Freilich gibt es mittlerweile faktisch zwei Kämpfe um die früher einmal von 70’000 Menschen bewohnte Stadt in der Ostukraine. Der erste ist der um die Stadt selbst – den hatten die Russen in Gestalt der Wagner-Söldnergruppe schon vor Tagen faktisch gewonnen. Geolokalisierte Aufnahmen zeigten schon am 18. Mai, dass Wagner 95 Prozent Bachmuts kontrollierte und ukrainische Einheiten nur noch wenige Strassen und Wohnhäuser am westlichen Stadtrand, wie der «Kyiv Independent» überschlug. Es ist gut möglich, dass Wagner auch diese Strassen nun erobert hat. Kiew hat bei anderen Gelegenheiten – etwa im Januar beim Fall der Stadt Soledar an die Russen – einen Verlust erst mit Verzögerung zugegeben.

Ukrainische Gegenangriffe

Indes ist die militärische Lage im Fall von Bachmut kompliziert. Nördlich, westlich und südwestlich der Stadt haben im Gegenzug ukrainische Einheiten in den vergangenen Tagen nach übereinstimmenden, auch russischen Angaben erfolgreiche Gegenangriffe gestartet und mehrere Dörfer und insgesamt gut 20 Quadratkilometer zurückerobert. Der englischen Militäraufklärung zufolge hat Moskau in den letzten Tagen offenbar hastig mehrere Bataillone zur Verstärkung geschickt.

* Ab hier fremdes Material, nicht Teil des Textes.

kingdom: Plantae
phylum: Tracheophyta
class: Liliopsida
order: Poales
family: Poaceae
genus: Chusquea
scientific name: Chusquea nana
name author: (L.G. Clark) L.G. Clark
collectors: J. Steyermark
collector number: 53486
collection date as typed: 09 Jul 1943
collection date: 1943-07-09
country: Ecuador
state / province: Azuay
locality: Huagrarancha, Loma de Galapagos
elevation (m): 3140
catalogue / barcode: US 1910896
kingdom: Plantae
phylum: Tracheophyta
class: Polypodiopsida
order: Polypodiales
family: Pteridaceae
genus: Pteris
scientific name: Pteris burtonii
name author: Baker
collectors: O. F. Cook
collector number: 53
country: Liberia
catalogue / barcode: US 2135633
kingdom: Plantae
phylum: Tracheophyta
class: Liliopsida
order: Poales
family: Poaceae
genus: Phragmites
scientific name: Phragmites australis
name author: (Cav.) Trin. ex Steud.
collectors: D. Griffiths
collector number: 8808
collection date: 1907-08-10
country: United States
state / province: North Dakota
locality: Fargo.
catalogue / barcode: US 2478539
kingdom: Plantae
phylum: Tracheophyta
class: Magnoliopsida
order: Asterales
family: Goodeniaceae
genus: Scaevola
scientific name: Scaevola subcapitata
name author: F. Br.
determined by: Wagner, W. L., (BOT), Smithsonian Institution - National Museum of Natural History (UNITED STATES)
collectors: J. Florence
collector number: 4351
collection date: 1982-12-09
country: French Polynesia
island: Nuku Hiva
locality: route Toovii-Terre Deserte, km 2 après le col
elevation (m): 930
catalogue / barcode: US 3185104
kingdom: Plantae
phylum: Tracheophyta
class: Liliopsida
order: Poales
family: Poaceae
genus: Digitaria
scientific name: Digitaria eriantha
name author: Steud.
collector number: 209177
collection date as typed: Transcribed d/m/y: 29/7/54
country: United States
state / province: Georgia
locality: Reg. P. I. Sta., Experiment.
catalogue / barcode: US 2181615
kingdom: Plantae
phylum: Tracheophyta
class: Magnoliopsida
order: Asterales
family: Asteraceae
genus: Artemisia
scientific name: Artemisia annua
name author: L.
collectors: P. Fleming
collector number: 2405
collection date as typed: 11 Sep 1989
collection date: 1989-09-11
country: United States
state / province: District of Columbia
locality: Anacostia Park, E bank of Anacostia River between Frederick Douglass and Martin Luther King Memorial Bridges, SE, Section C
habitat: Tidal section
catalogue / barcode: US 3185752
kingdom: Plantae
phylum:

Ein weiteres Vordringen russischer Kräfte in Richtung der nächsten ukrainischen Städte Konstantinowka und vor allem zu den ukrainischen Hauptstützpunkten im Donbass – Kramatorsk und Slowjansk – scheint deshalb unwahrscheinlich. Freilich stufen ukrainische Fachleute ihrerseits auch die ukrainischen Angriffe lediglich als lokales Vordringen in der Region kämpfender Einheiten ein, nicht als den Beginn einer seit Wochen erwarteten Gegenoffensive, bei der neu aufgestellte, mit westlicher Technik ausgerüstete Brigaden zum Einsatz kommen sollen.

Das Institut für Kriegsstudien (ISW) analysierte, die von Wagner-Chef Jewgeni Prigoschin und danach auch vom russischen Verteidigungsministerium und vom Kreml verkündete vollständige Einnahme Bachmuts sei «rein symbolisch, selbst wenn sie zutrifft». Denn die letzten Häuserblocks, die Russland nun erobert haben will, seien weder taktisch noch strategisch wichtig. Russlands Einheiten hätten kein «operativ bedeutsames Terrain zur Fortführung offensiver Operationen» gewonnen und seien ihrerseits weiter ukrainischen Gegenangriffen ausgesetzt – erst recht vor dem Hintergrund der ukrainischen Gegenangriffe um die Stadt. Das ISW bezweifelt auch, dass Wagner Bachmut tatsächlich nun der regulären russischen Armee übergeben und sich geordnet zurückziehen könne, wie von Prigoschin zum 25. Mai angekündigt.